— begin —

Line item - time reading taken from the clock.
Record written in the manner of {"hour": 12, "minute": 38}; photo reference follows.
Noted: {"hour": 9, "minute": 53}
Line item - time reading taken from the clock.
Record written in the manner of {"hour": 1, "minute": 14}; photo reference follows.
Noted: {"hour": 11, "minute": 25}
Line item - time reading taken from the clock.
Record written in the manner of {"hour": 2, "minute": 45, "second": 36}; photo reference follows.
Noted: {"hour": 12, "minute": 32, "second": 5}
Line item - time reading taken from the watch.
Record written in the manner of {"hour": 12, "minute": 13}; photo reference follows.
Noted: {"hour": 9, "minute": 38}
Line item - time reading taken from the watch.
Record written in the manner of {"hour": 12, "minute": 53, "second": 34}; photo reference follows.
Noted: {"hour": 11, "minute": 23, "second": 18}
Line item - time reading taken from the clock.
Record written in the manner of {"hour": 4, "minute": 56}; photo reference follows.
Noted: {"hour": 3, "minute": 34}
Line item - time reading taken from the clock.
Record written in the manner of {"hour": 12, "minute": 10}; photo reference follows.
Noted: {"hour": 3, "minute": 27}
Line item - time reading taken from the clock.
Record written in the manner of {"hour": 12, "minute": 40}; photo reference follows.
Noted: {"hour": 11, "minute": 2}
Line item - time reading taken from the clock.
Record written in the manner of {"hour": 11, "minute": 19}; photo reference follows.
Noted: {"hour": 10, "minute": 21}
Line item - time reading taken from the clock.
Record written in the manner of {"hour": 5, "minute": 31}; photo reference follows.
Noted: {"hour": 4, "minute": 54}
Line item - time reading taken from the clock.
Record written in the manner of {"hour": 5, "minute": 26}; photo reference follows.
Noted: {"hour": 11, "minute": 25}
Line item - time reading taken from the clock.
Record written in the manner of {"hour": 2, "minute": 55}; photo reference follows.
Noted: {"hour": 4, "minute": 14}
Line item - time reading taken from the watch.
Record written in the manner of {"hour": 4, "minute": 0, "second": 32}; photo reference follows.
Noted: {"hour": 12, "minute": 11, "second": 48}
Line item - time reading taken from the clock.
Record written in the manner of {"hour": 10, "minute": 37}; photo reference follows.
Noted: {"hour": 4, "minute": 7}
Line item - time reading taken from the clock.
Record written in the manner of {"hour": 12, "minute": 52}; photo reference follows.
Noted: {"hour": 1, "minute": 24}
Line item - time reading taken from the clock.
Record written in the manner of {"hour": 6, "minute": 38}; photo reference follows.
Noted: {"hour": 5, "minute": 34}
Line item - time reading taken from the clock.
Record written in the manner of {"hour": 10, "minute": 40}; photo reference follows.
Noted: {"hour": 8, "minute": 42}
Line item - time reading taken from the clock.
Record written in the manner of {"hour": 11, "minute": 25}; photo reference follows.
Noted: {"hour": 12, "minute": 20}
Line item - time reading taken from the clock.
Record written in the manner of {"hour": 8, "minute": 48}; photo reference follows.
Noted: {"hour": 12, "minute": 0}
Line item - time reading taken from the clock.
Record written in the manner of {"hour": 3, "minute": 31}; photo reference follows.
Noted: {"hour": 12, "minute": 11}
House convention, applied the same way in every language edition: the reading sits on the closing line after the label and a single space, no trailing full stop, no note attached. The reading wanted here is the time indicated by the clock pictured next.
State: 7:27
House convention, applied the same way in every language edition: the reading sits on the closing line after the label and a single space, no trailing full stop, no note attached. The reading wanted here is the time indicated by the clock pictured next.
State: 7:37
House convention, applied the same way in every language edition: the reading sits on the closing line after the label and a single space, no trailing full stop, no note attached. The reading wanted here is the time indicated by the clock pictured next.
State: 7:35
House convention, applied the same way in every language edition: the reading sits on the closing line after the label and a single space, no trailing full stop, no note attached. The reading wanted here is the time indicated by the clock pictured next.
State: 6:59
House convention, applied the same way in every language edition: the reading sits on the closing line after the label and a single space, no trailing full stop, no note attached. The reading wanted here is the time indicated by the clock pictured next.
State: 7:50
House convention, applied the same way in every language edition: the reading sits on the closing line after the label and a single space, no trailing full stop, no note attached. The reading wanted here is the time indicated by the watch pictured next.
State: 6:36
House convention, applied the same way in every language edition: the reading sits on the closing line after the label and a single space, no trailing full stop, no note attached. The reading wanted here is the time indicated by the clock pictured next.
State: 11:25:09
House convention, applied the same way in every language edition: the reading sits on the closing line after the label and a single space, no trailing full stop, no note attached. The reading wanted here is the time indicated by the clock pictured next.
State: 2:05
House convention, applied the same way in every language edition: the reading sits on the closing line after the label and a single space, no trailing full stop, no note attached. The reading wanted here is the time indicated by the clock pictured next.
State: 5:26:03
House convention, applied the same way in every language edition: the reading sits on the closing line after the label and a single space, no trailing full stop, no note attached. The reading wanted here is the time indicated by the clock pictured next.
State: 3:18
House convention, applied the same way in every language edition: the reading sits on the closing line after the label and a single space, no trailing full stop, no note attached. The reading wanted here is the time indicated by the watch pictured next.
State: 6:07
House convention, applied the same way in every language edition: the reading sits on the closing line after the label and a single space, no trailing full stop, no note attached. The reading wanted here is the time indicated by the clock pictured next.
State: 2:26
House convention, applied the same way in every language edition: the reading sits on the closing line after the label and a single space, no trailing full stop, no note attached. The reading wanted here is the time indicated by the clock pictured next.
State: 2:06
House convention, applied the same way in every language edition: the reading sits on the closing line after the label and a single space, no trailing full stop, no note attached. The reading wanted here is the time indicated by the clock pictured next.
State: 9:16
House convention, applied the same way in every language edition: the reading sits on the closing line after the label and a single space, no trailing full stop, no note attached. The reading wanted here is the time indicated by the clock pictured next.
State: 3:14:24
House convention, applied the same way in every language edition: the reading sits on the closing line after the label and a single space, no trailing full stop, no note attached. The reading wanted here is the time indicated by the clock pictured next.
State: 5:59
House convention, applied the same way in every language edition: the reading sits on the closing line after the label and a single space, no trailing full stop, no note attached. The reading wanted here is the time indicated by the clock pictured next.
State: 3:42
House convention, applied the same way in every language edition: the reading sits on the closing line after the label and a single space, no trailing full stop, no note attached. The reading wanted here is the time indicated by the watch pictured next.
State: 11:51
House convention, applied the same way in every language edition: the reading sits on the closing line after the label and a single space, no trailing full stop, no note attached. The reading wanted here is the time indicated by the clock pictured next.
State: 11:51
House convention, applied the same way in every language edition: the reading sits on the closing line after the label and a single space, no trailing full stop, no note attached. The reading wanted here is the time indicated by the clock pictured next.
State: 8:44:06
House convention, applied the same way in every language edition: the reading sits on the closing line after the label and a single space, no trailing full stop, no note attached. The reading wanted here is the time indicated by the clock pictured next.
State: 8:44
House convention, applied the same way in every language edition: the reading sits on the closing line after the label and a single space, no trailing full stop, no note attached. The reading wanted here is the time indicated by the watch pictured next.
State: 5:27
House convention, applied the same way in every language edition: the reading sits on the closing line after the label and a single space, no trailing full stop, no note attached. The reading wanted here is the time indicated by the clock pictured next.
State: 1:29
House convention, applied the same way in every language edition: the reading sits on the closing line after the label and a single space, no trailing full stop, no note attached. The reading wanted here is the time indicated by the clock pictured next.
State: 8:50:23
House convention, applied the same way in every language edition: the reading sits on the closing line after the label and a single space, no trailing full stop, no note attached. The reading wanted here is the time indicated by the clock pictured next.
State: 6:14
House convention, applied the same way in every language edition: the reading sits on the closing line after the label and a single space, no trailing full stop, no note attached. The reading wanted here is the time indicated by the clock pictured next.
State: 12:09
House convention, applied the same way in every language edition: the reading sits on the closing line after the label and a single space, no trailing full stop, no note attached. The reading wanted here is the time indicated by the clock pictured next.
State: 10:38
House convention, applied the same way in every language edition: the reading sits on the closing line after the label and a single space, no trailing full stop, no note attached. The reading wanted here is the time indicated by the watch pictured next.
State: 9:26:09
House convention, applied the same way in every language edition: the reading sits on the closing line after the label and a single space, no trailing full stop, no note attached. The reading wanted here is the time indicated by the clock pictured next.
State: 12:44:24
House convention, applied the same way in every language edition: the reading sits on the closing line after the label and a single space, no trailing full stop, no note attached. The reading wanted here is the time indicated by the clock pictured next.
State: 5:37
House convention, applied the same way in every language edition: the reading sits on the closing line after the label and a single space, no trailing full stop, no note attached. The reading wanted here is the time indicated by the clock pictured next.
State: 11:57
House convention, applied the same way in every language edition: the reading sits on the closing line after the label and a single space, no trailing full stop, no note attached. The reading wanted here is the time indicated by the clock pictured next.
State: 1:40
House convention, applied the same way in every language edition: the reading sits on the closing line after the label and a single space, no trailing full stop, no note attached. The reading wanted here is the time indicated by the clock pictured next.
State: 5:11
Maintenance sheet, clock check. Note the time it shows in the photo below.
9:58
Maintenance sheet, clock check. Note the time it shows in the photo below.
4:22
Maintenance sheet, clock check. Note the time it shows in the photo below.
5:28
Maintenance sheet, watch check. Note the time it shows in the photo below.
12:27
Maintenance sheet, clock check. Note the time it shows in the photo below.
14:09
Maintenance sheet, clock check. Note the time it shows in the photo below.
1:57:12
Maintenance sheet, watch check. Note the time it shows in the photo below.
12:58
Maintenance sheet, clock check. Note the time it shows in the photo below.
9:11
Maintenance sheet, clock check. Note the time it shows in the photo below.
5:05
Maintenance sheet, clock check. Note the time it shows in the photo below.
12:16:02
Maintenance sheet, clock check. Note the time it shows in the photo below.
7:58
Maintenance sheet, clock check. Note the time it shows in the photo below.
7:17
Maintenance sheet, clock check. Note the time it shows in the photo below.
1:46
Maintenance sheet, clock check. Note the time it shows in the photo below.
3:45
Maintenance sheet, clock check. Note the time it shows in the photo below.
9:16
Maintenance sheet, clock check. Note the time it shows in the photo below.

— end —

* **What you need to do**:
Please pull out each line of the material above that contains the string "second". Case counts.

* **Problem solution**:
Record written in the manner of {"hour": 2, "minute": 45, "second": 36}; photo reference follows.
Noted: {"hour": 12, "minute": 32, "second": 5}
Record written in the manner of {"hour": 12, "minute": 53, "second": 34}; photo reference follows.
Noted: {"hour": 11, "minute": 23, "second": 18}
Record written in the manner of {"hour": 4, "minute": 0, "second": 32}; photo reference follows.
Noted: {"hour": 12, "minute": 11, "second": 48}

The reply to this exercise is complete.